Using techniques such as Strutinsky smearing, you can calculate a potential energy $U$ that is a function $U(a_2,a_3)$ of the deformation. You can visualize this as a surface. In its ground state, the nucleus sits in a metastable minimum of this function. On the average, the behavior of this function is that of the liquid drop model, but for a particular nucleus it incorporates shell corrections. (That's what the Strutinsky smearing does for you.) Because of the Heisenberg uncertainty principle, the nucleus in its ground state can't just sit at a single well-defined point in this landscape, with a well-defined shape. There are zero-point fluctuations in the shape. Large, low-probability fluctuations will carry the nucleus into classically forbidden areas. By tunneling, it can break out into the region where the deformation is so large that it will break up. The route that it takes will essentially be the one that minimizes the height and width of the potential barrier, so that the WKB tunneling probability is maximized. If this route heads out to nonzero values of $a_3$, then there is spontaneous symmetry breaking, and you get asymmetric fission. Otherwise, you get symmetric fission.

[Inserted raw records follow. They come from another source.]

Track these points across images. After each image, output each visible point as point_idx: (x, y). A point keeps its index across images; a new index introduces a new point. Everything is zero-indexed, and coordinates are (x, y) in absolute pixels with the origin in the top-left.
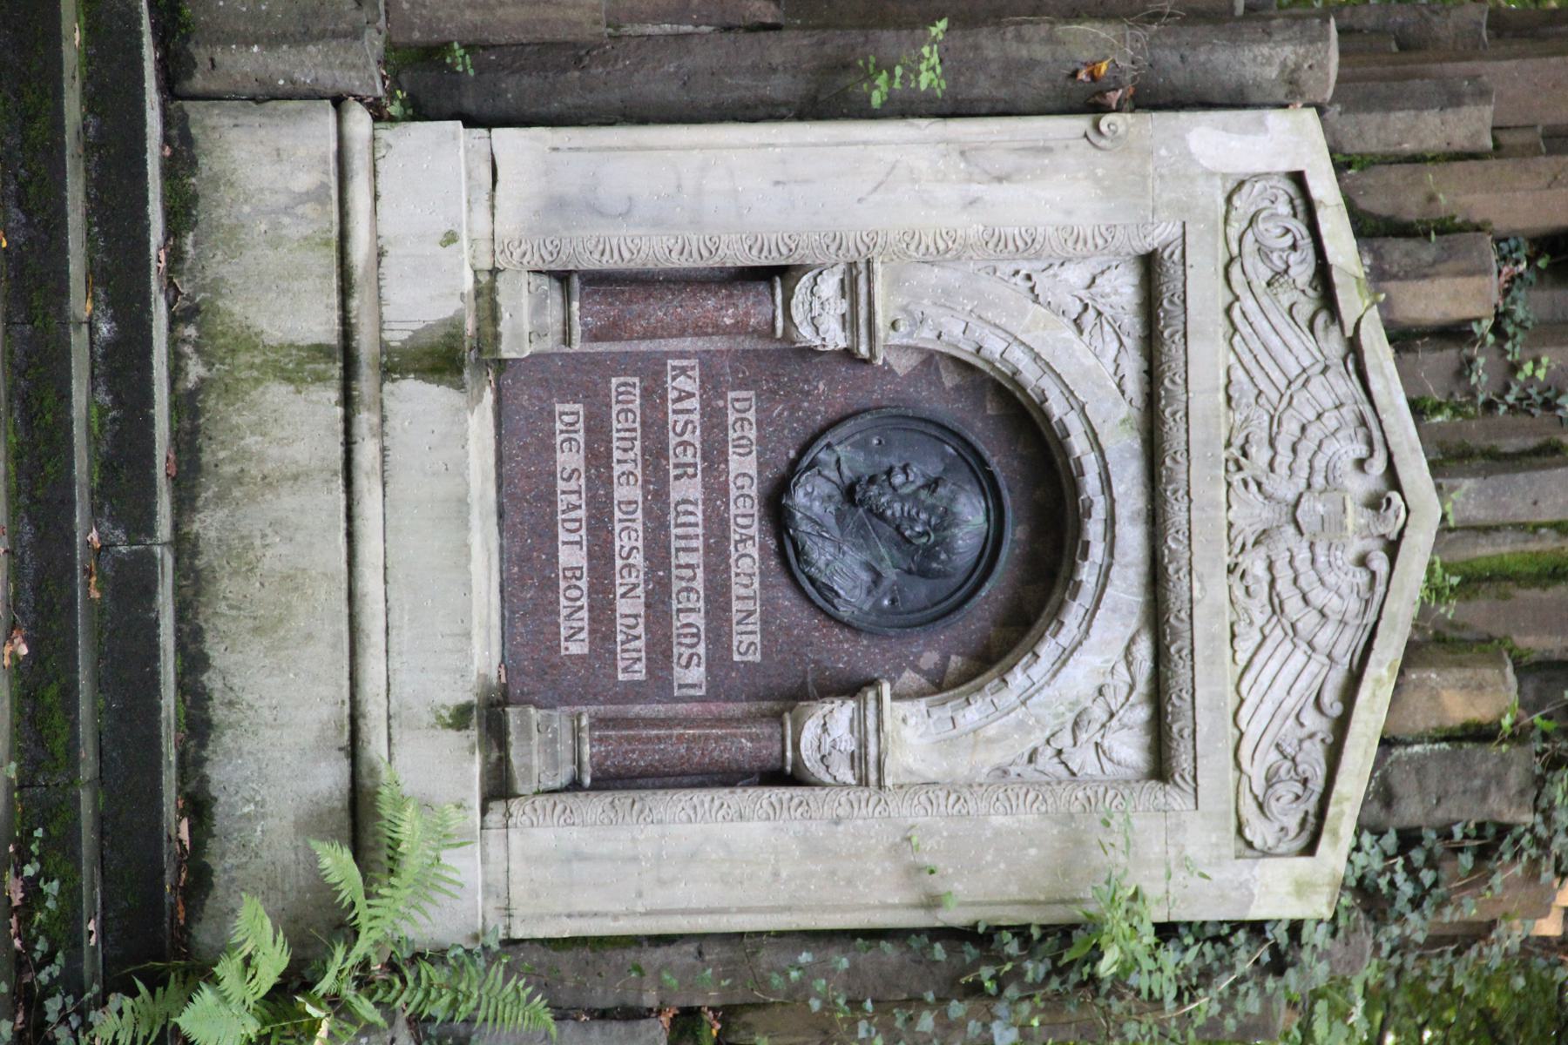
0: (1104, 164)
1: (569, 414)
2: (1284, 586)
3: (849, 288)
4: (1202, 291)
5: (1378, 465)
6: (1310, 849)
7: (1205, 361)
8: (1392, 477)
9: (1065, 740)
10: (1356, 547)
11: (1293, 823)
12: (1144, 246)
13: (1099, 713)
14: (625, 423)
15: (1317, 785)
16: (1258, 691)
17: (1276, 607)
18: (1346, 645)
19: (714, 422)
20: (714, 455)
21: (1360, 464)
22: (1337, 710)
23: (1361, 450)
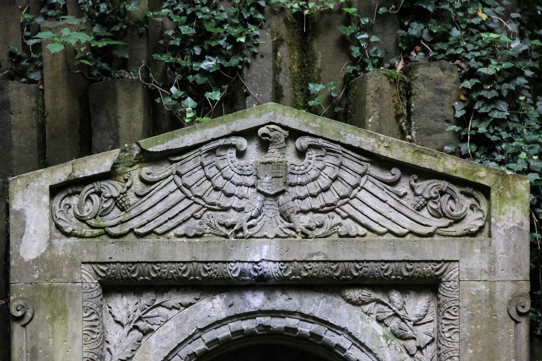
0: (43, 314)
2: (317, 203)
5: (242, 142)
6: (486, 191)
8: (250, 134)
9: (412, 345)
10: (291, 158)
11: (468, 202)
12: (97, 290)
13: (394, 323)
15: (444, 184)
16: (383, 219)
21: (241, 154)
22: (396, 171)
23: (231, 154)
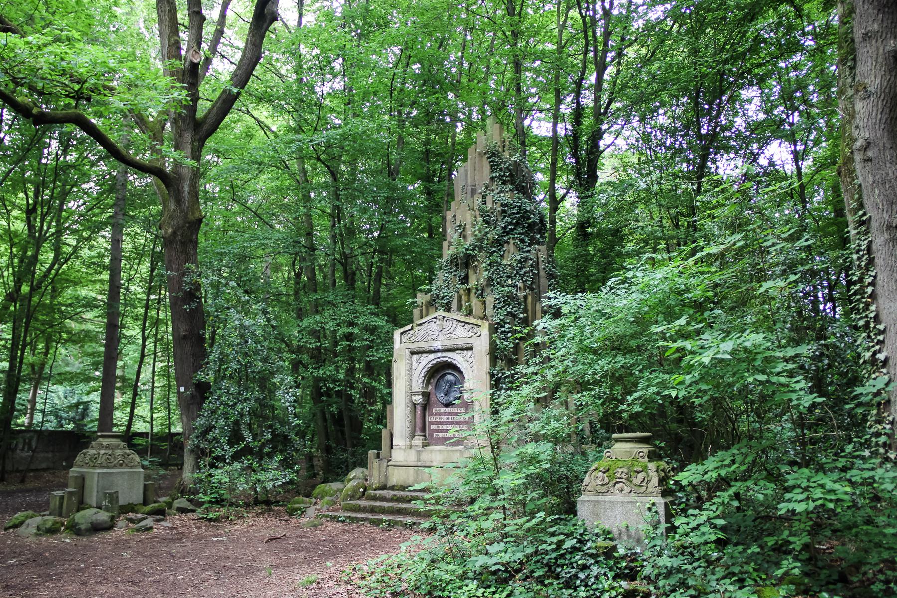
1: (436, 435)
3: (414, 395)
4: (416, 345)
7: (422, 345)
14: (436, 427)
16: (461, 335)
17: (451, 333)
18: (455, 323)
19: (436, 414)
20: (440, 414)
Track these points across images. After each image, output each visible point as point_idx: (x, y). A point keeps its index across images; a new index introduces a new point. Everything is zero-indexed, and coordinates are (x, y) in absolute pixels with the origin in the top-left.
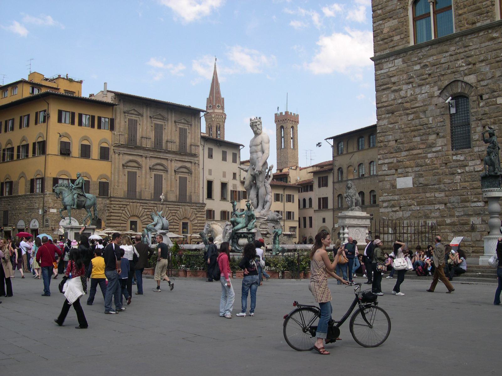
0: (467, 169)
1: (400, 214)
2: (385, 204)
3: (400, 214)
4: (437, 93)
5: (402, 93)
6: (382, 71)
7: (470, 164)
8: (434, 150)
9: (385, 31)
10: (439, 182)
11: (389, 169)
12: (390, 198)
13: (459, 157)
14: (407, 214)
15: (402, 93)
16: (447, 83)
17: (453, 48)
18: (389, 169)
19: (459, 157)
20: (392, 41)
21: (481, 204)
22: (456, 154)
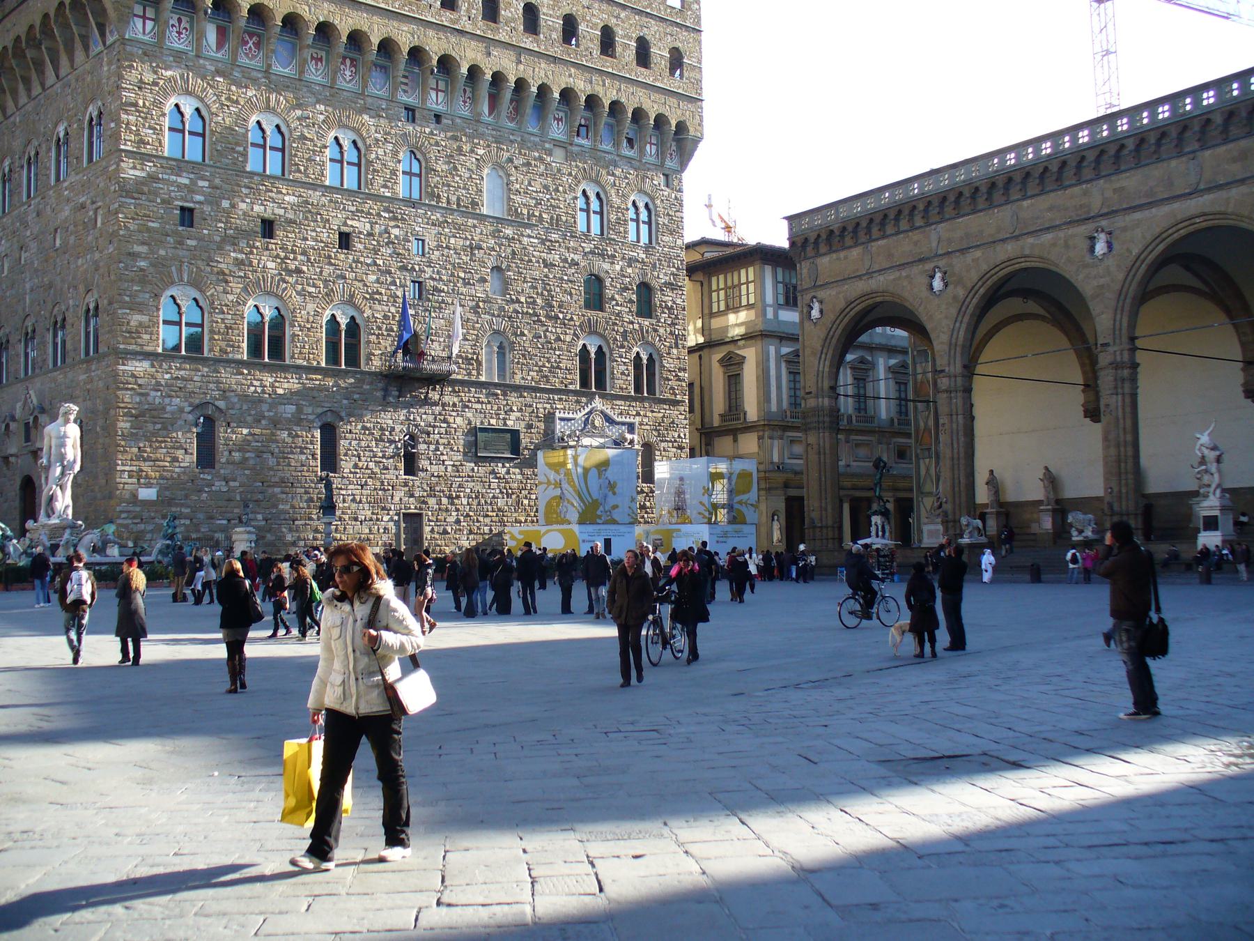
0: (214, 488)
1: (142, 527)
2: (123, 515)
3: (142, 527)
4: (189, 409)
5: (150, 399)
6: (126, 368)
7: (217, 483)
8: (182, 465)
9: (132, 323)
10: (186, 497)
11: (130, 477)
12: (132, 509)
13: (206, 476)
14: (150, 527)
15: (150, 399)
16: (197, 401)
17: (206, 369)
18: (130, 477)
19: (206, 476)
20: (140, 338)
21: (225, 522)
22: (203, 473)
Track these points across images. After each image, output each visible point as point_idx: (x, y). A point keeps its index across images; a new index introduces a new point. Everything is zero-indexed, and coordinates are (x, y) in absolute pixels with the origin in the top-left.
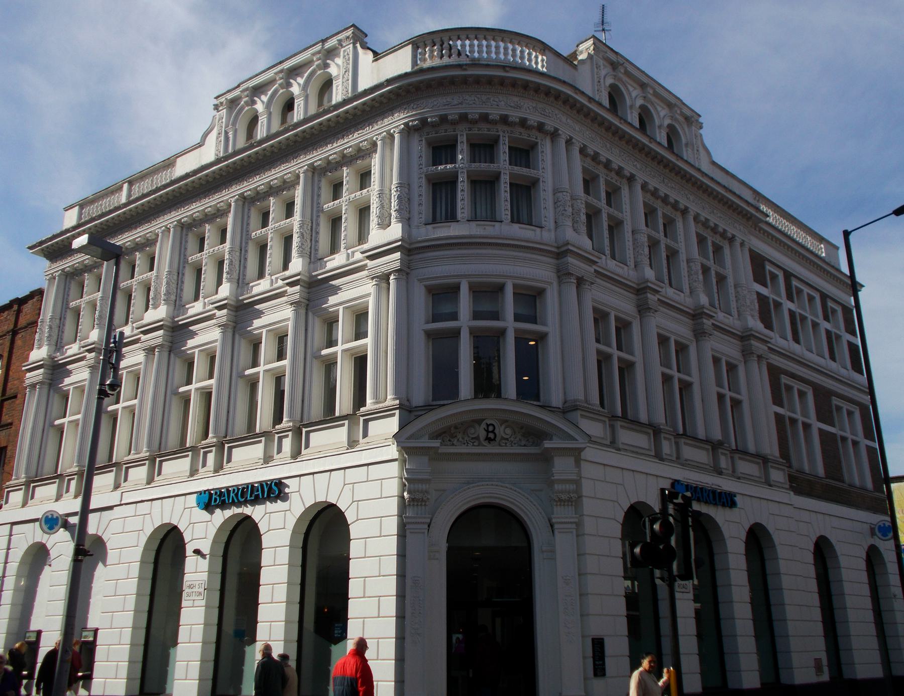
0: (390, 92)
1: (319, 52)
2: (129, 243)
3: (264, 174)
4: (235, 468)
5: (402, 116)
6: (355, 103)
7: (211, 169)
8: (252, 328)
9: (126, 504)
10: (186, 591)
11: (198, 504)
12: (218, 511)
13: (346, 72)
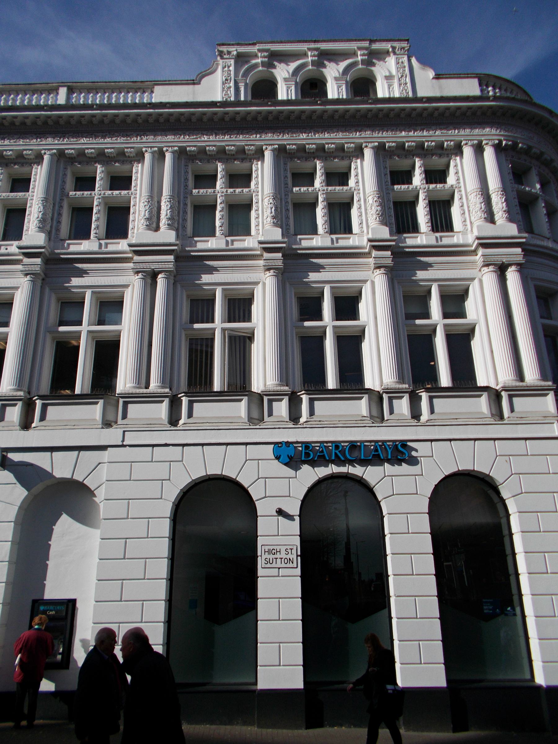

The Q value will certainly be *correlated* with the WKB tunneling probability, but it's not a perfect correlation.

This paper gives a good overview: http://www.nature.com/nature/journal/v409/n6822/full/409785a0.html

To see some real calculated potential energy surfaces, you can go here: https://t2.lanl.gov/nis/data/astro/molnix96/peseps2gamma-fis.html . The parameter $\epsilon_2$ they use is basically the same as the $a_2$ I was referring to in the generic description above. Their $\gamma$ isn't equivalent to $a_3$ but describes a different type of asymmetry. I believe the surface actually shows the PE at each point that is minimized with respect to a parameter like $a_3$, but that parameter's actual value is hidden on these plots. The Nature paper goes into a lot more detailed description of asymmetric and symmetric fission, but it doesn't actually show potential energy surfaces.

13. Jan 7, 2016

### Noddi

That's a really cool idea to think of the potential energy as a function of deformation as a surface. I think I understand the process more clearly now so thank you very much for that.